Опять волна общего любопытства, как и около церкви в Хамовниках, надвинула всех пленных к дороге, и Пьер благодаря своему росту через головы других увидал то, что так привлекло любопытство пленных. В трех колясках, замешавшихся между зарядными ящиками, ехали, тесно сидя друг на друге, разряженные, в ярких цветах, нарумяненные, что то кричащие пискливыми голосами женщины.
С той минуты как Пьер сознал появление таинственной силы, ничто не казалось ему странно или страшно: ни труп, вымазанный для забавы сажей, ни эти женщины, спешившие куда то, ни пожарища Москвы. Все, что видел теперь Пьер, не производило на него почти никакого впечатления – как будто душа его, готовясь к трудной борьбе, отказывалась принимать впечатления, которые могли ослабить ее.
Поезд женщин проехал. За ним тянулись опять телеги, солдаты, фуры, солдаты, палубы, кареты, солдаты, ящики, солдаты, изредка женщины.
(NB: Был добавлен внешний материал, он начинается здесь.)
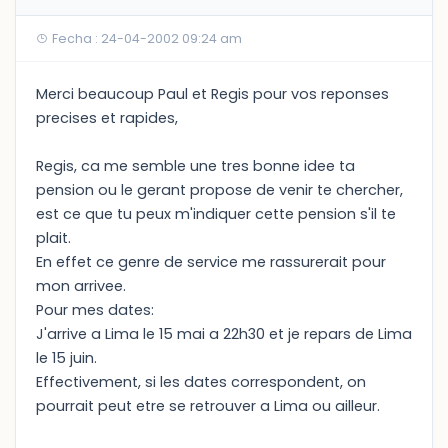
Fecha : 24-04-2002 09:24 am
Merci beaucoup Paul et Regis pour vos reponses
precises et rapides,
Regis, ca me semble une tres bonne idee ta
pension ou le gerant propose de venir te chercher,
est ce que tu peux m'indiquer cette pension s'il te
plait.
En effet ce genre de service me rassurerait pour
mon arrivee.
Pour mes dates:
J'arrive a Lima le 15 mai a 22h30 et je repars de Lima
le 15 juin.
Effectivement, si les dates correspondent, on
pourrait peut etre se retrouver a Lima ou ailleur.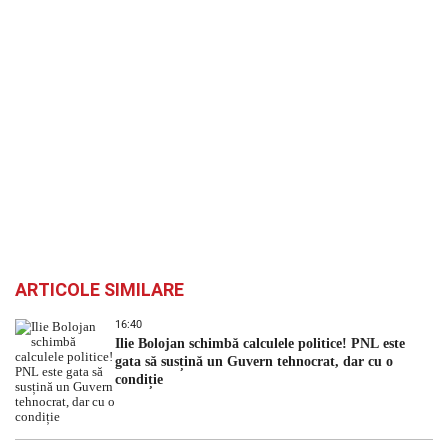
ARTICOLE SIMILARE
16:40
Ilie Bolojan schimbă calculele politice! PNL este
gata să susțină un Guvern tehnocrat, dar cu o
condiție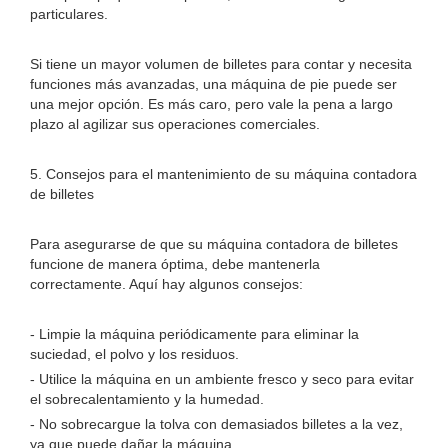
particulares.
Si tiene un mayor volumen de billetes para contar y necesita
funciones más avanzadas, una máquina de pie puede ser
una mejor opción. Es más caro, pero vale la pena a largo
plazo al agilizar sus operaciones comerciales.
5. Consejos para el mantenimiento de su máquina contadora
de billetes
Para asegurarse de que su máquina contadora de billetes
funcione de manera óptima, debe mantenerla
correctamente. Aquí hay algunos consejos:
- Limpie la máquina periódicamente para eliminar la
suciedad, el polvo y los residuos.
- Utilice la máquina en un ambiente fresco y seco para evitar
el sobrecalentamiento y la humedad.
- No sobrecargue la tolva con demasiados billetes a la vez,
ya que puede dañar la máquina.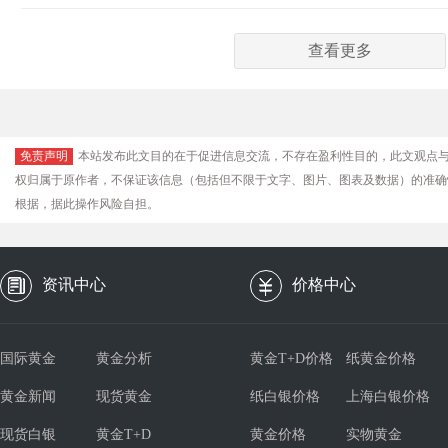
查看更多
免责声明
本站发布此文目的在于促进信息交流，不存在盈利性目的，此文观点
权归属于原作者，不保证该信息（包括但不限于文字、图片、图表及数据）的准确
根据，据此操作风险自担。
资讯中心
价格中心
国际黄金
黄金分析
黄金T+D价格
纸黄金价格
黄金新闻
现货黄金
纸白银价格
上海白银价格
现货白银
黄金T+D
黄金价格
实物黄金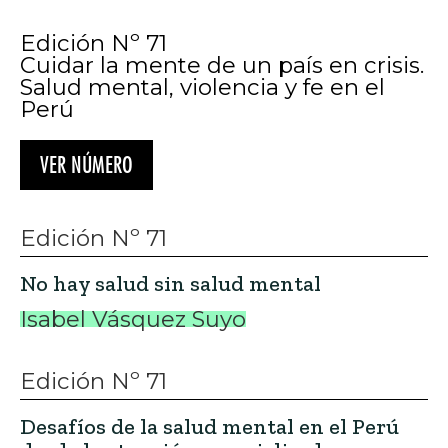
Edición Nº 71
Cuidar la mente de un país en crisis.
Salud mental, violencia y fe en el
Perú
VER NÚMERO
Edición Nº 71
No hay salud sin salud mental
Isabel Vásquez Suyo
Edición Nº 71
Desafíos de la salud mental en el Perú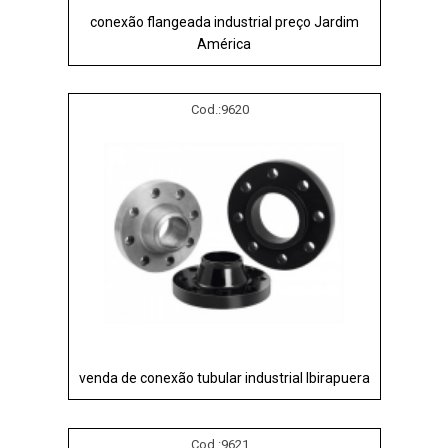
conexão flangeada industrial preço Jardim
América
Cod.:
9620
venda de conexão tubular industrial Ibirapuera
Cod.:
9621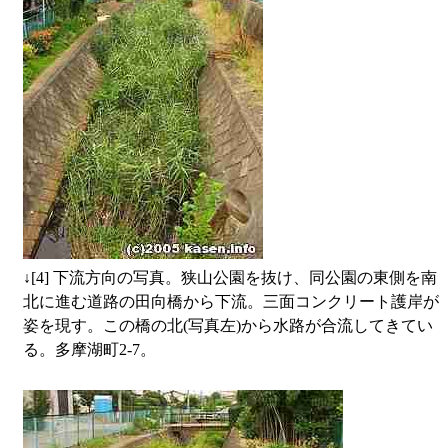
↓
[4] 下流方向の写真。狭山公園を抜け、同公園の東側を南
北に進む道路の田向橋から下流。三面コンクリート護岸が
姿を現す。この橋の北(写真左)から水路が合流してきてい
る。多摩湖町2-7。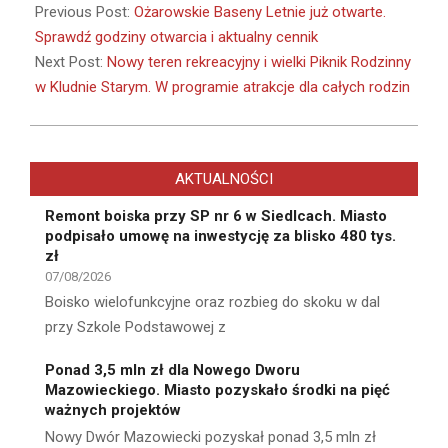
07-
Previous Post:
Ożarowskie Baseny Letnie już otwarte.
02
Sprawdź godziny otwarcia i aktualny cennik
Next Post:
Nowy teren rekreacyjny i wielki Piknik Rodzinny
w Kludnie Starym. W programie atrakcje dla całych rodzin
AKTUALNOŚCI
Remont boiska przy SP nr 6 w Siedlcach. Miasto
podpisało umowę na inwestycję za blisko 480 tys.
zł
07/08/2026
Boisko wielofunkcyjne oraz rozbieg do skoku w dal
przy Szkole Podstawowej z
Ponad 3,5 mln zł dla Nowego Dworu
Mazowieckiego. Miasto pozyskało środki na pięć
ważnych projektów
Nowy Dwór Mazowiecki pozyskał ponad 3,5 mln zł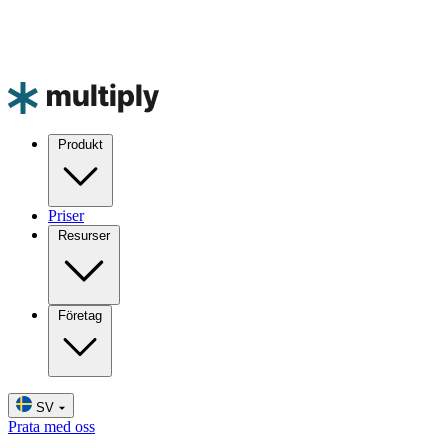
Produkt
Priser
Resurser
Företag
SV
Prata med oss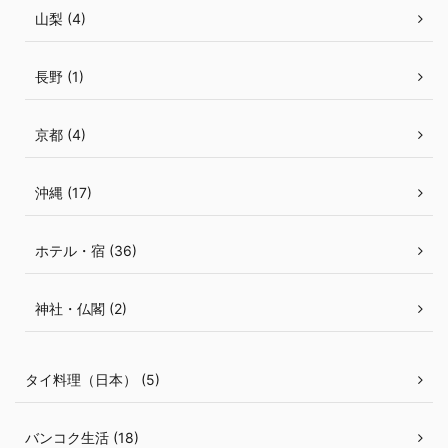
山梨 (4)
長野 (1)
京都 (4)
沖縄 (17)
ホテル・宿 (36)
神社・仏閣 (2)
タイ料理（日本） (5)
バンコク生活 (18)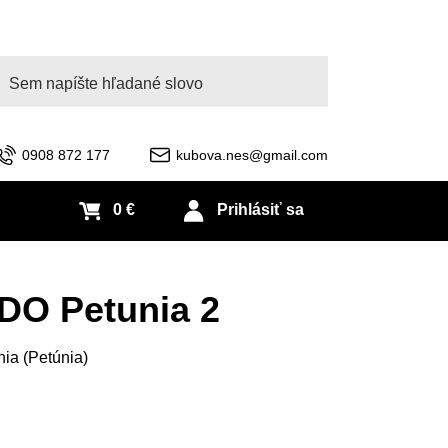
adať
0908 872 177
kubova.nes@gmail.com
0 €
Prihlásiť sa
DO Petunia 2
nia (Petúnia)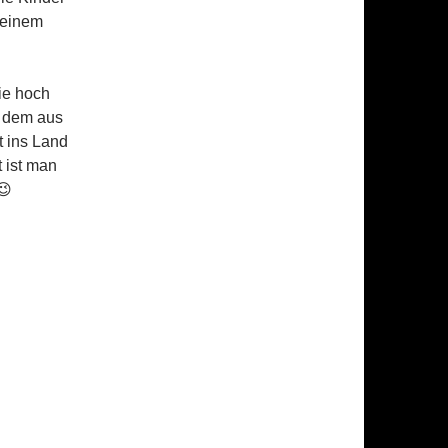
 einem
sie hoch
n dem aus
t ins Land
 ist man
😉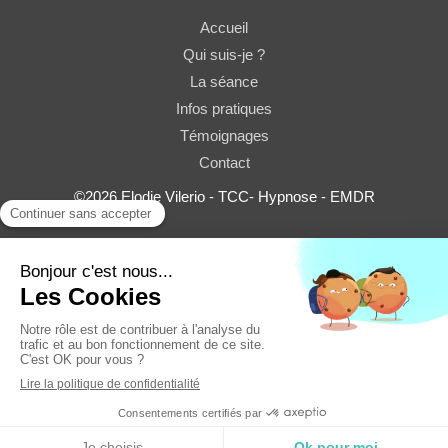
Accueil
Qui suis-je ?
La séance
Infos pratiques
Témoignages
Contact
©2026 Elodie Vilerio - TCC- Hypnose - EMDR
Plan du site
Mentions légales
Création et référencement du site par Simplébo
Site partenaire de
TERAPIZ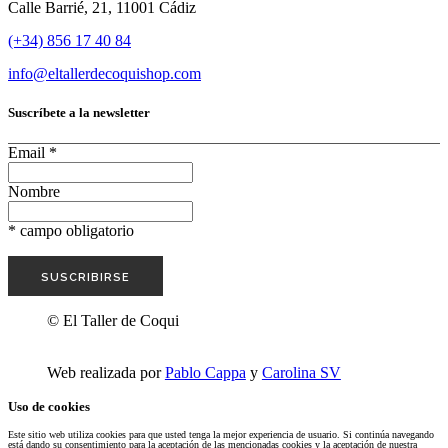
Calle Barrié, 21, 11001 Cádiz
(+34) 856 17 40 84
info@eltallerdecoquishop.com
Suscríbete a la newsletter
Email
*
Nombre
*
campo obligatorio
© El Taller de Coqui
Web realizada por
Pablo Cappa
y
Carolina SV
Uso de cookies
Este sitio web utiliza cookies para que usted tenga la mejor experiencia de usuario. Si continúa navegando
está dando su consentimiento para la aceptación de las mencionadas cookies y la aceptación de nuestra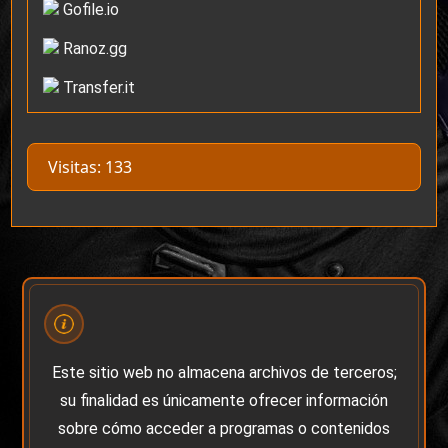
Gofile.io
Ranoz.gg
Transfer.it
Visitas: 133
Este sitio web no almacena archivos de terceros;
su finalidad es únicamente ofrecer información
sobre cómo acceder a programas o contenidos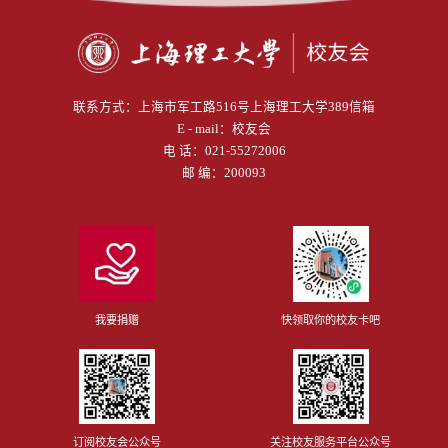
联系方式：
上海市军工路516号上海理工大学389信箱
E - mail：
校友会
电 话：
021-55272006
邮 编：200093
我要捐赠
快领取你的校友卡吧
订阅校友会公众号
关注校友服务平台公众号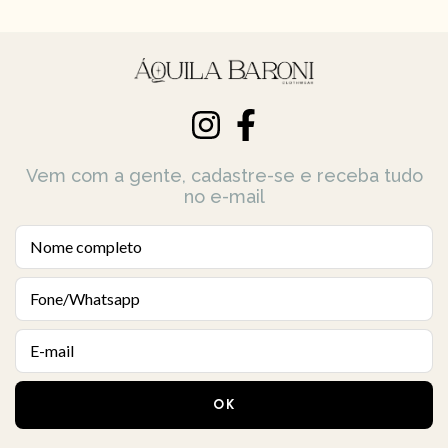
Vem com a gente, cadastre-se e receba tudo
no e-mail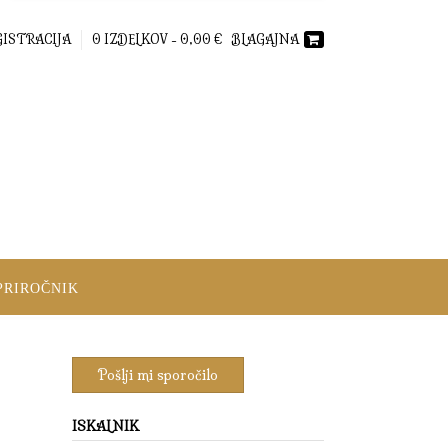
GISTRACIJA
0 IZDELKOV -
0,00
€
BLAGAJNA
PRIROČNIK
ISKALNIK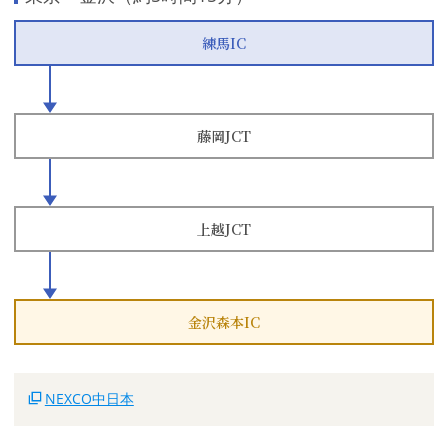
練馬IC
藤岡JCT
上越JCT
金沢森本IC
NEXCO中日本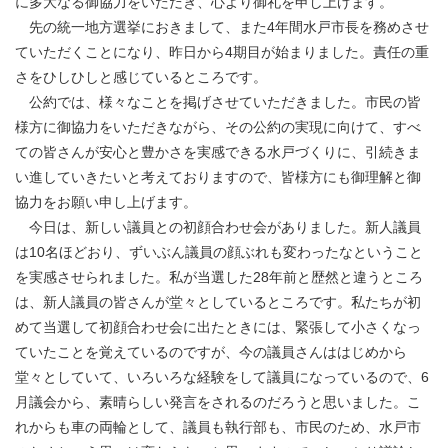
に多大なる御協力をいただき、心より御礼を申し上げます。
先の統一地方選挙におきまして、また4年間水戸市長を務めさせ
ていただくことになり、昨日から4期目が始まりました。責任の重
さをひしひしと感じているところです。
公約では、様々なことを掲げさせていただきました。市民の皆
様方に御協力をいただきながら、その公約の実現に向けて、すべ
ての皆さんが安心と豊かさを実感できる水戸づくりに、引続きま
い進していきたいと考えておりますので、皆様方にも御理解と御
協力をお願い申し上げます。
今日は、新しい議員との初顔合わせ会がありました。新人議員
は10名ほどおり、ずいぶん議員の顔ぶれも変わったなということ
を実感させられました。私が当選した28年前と歴然と違うところ
は、新人議員の皆さんが堂々としているところです。私たちが初
めて当選して初顔合わせ会に出たときには、緊張して小さくなっ
ていたことを覚えているのですが、今の議員さんははじめから
堂々としていて、いろいろな経験をして議員になっているので、6
月議会から、素晴らしい発言をされるのだろうと思いました。こ
れからも車の両輪として、議員も執行部も、市民のため、水戸市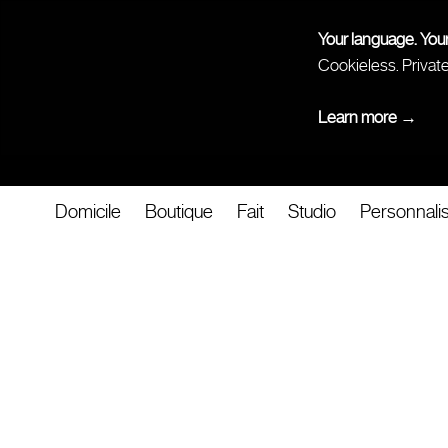
Your language. You
Cookieless. Privat
Learn more →
Domicile
Boutique
Fait
Studio
Personnali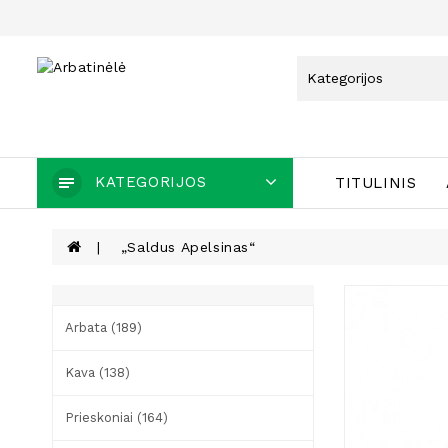
KATEGORIJOS
TITULINIS
„Saldus Apelsinas“
Arbata (189)
Kava (138)
Prieskoniai (164)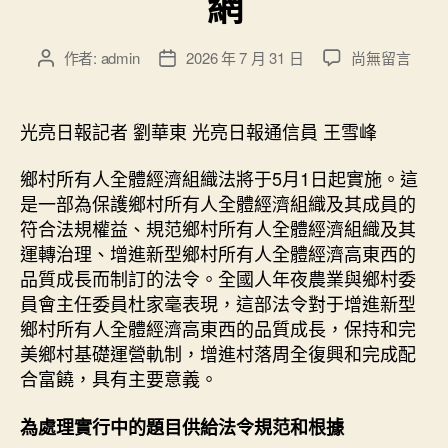
網
在
作者:
admin
2026 年 7 月 31 日
尚無留言
文
文
〈甜
章
章
心
作
發
查
者
佈
光亮日報記者 劉華東 光亮日報通信員 王雪峰
包
日
養
期
鄉村所有人全體經濟組織法將于5月1日起實施。這
網
是一部為保護鄉村所有人全體經濟組織及其成員的
讓
符合法規權益、規范鄉村所有人全體經濟組織及其
寬
運轉治理、增進新型鄉村所有人全體經濟高東西的
大
品質成長而制訂的法令。全國人年夜農業與鄉村委
農
人
員會主任委員杜家毫表現，這部法令對于增進新型
共
鄉村所有人全體經濟高東西的品質成長，保持和完
享
美鄉村基礎運營軌制，增進村落周全復興和完成配
鄉
合富饒，具有主要意義。
村
改
為處理實行中的題目供給法令規范和根據
造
Пьер не видал людей отдельно, а видел движение их.
Все эти люди, лошади как будто гнались какой то невидимою силою. Все они, в продолжение часа, во время которого их наблюдал Пьер, выплывали из разных улиц с одним и тем же желанием скорее пройти; все они одинаково, сталкиваясь с другими, начинали сердиться, драться; оскаливались белые зубы, хмурились брови, перебрасывались все одни и те же ругательства, и на всех лицах было одно и то же молодечески решительное и жестоко холодное выражение, которое поутру поразило Пьера при звуке барабана на лице капрала.